→ **What is being asked**
Which lines of the material below contain the word "values"? Pick out each of them and copy it.

→ **Extracted records**

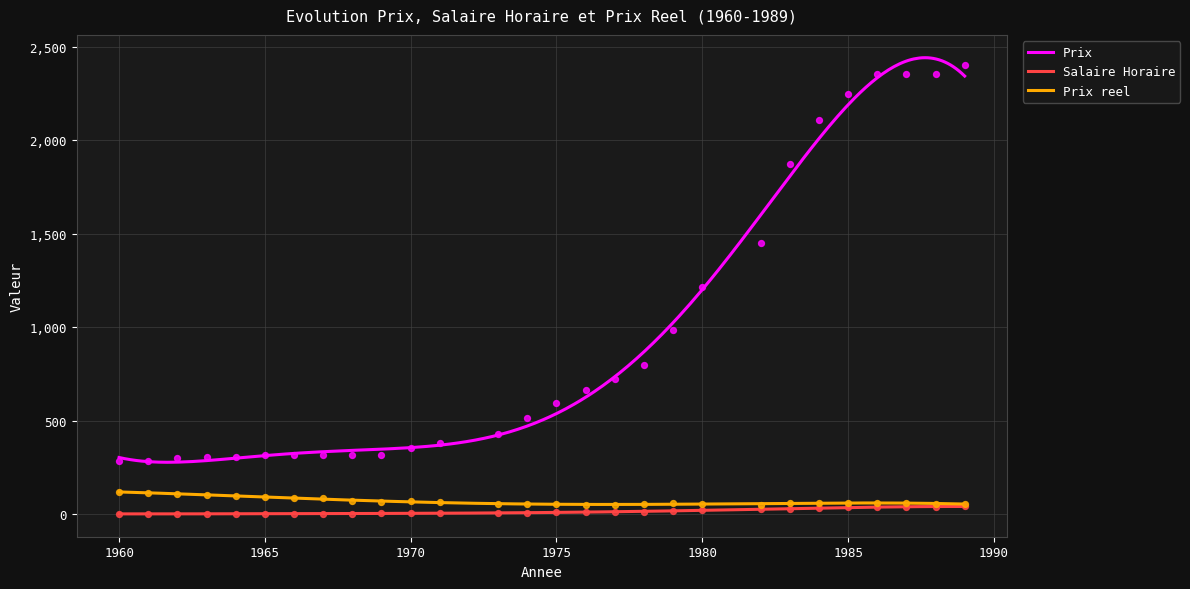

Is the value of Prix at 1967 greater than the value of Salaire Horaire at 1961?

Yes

--

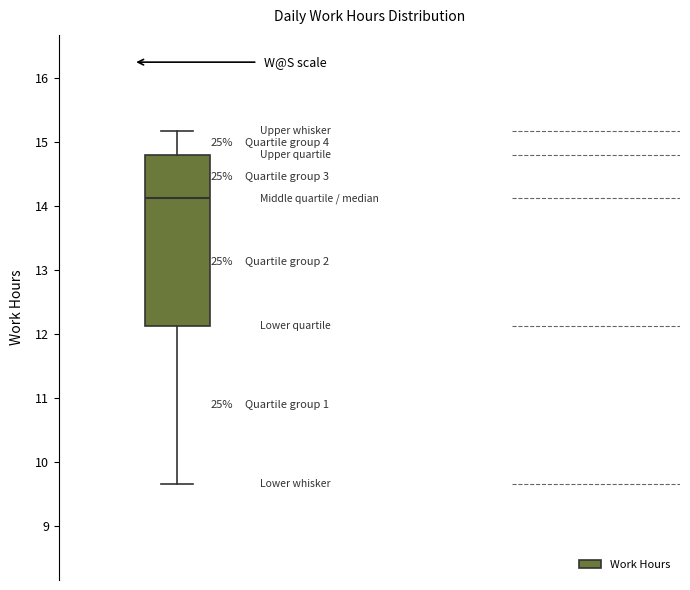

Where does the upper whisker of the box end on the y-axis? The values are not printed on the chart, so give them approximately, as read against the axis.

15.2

==

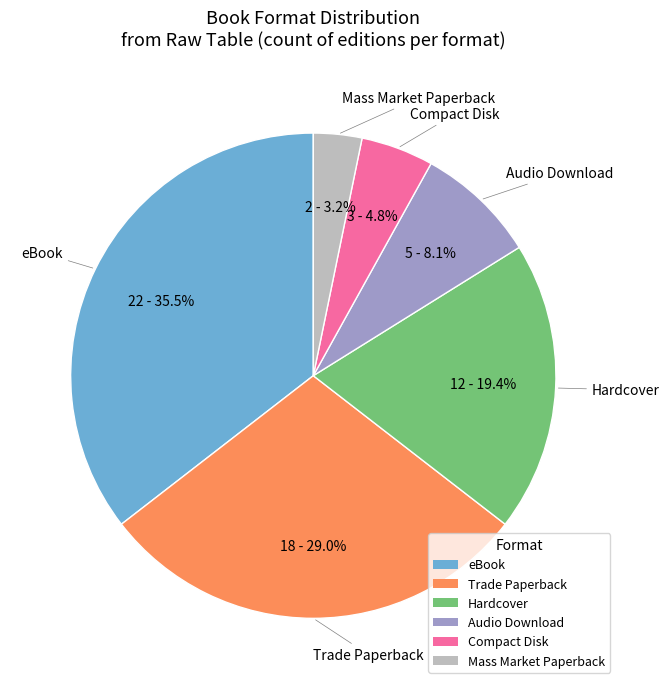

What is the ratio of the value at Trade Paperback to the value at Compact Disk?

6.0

→ **Completed exercise**
Where does the upper whisker of the box end on the y-axis? The values are not printed on the chart, so give them approximately, as read against the axis.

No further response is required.